On Saturday in Newark, we saw Mayor Cory A. Booker, Congressman Payne, Assemblywoman Tucker, G.I. Go Fund Executive Director Jack Fanous, other City dignitaries, and Newark veterans observe Memorial Day and honor the City’s fallen warriors with a flag raising at City Hill:

“We will welcome our brothers and sisters home with more than hugs and pats on the back. We will welcome them home with actions and deeds,” Mayor Booker said. “The men and women from Newark who have worn our country’s uniform and sacrificed their lives paid the highest price for the freedoms and liberties we enjoy. We must remember their sacrifice and the values they manifested in their lives – courage, honor, and commitment to country,”

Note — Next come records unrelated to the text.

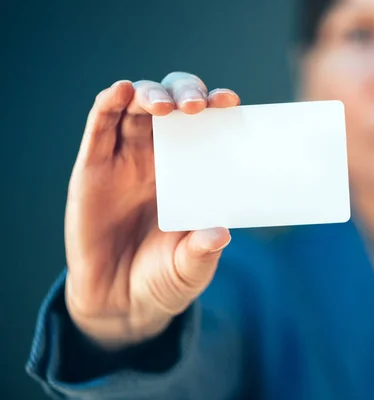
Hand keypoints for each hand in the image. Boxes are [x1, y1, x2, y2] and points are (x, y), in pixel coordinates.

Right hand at [64, 72, 239, 349]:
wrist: (120, 302)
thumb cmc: (164, 278)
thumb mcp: (191, 267)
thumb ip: (202, 251)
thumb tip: (220, 234)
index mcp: (191, 172)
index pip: (206, 126)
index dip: (216, 107)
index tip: (232, 103)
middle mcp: (159, 158)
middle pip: (171, 104)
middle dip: (185, 92)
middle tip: (197, 106)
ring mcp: (125, 160)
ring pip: (135, 107)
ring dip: (150, 93)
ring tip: (163, 105)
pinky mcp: (92, 168)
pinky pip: (99, 128)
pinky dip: (109, 103)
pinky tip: (121, 91)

The Go fund sounds like a pretty good initiative as the partnership connects Newark veterans of all generations to health care, job training, career development, and benefits programs. The Courier Post has created an interactive map of South Jersey War Memorials. The Daily Record has a listing of events and parades in Morris County. Senator Menendez in his statement honored the veterans but focused on what is being done by Congress to assist:

In Congress, we are working to reverse shortcomings in our Veterans Affairs system that became painfully evident since the beginning of the wars in Iraq and Afghanistan. We are also working to implement responsible foreign policy. We have passed into law a GI Bill for the 21st Century that allows our servicemen and women to get quality educations. As part of the economic recovery package this year, we made investments in VA medical facilities and cemeteries, in a more efficient Veterans benefits and services system and in supporting Veterans and their survivors during this economic crisis. Personally, I have championed investments in State Veterans Cemeteries to ensure that the Greatest Generation has respectable final resting places. These are just some of the actions we are taking and will continue to take to support our troops and veterans. They deserve nothing less.

While that all sounds great and I appreciate his efforts, everyone acknowledges that much more has to be done. There are numerous challenges facing our returning veterans that make it home safely. I’m sure there are plenty more events and ceremonies going on in the state that I wasn’t able to mention, but are no less significant. Thank you to our military members, their family and friends for their sacrifices on this Memorial Day.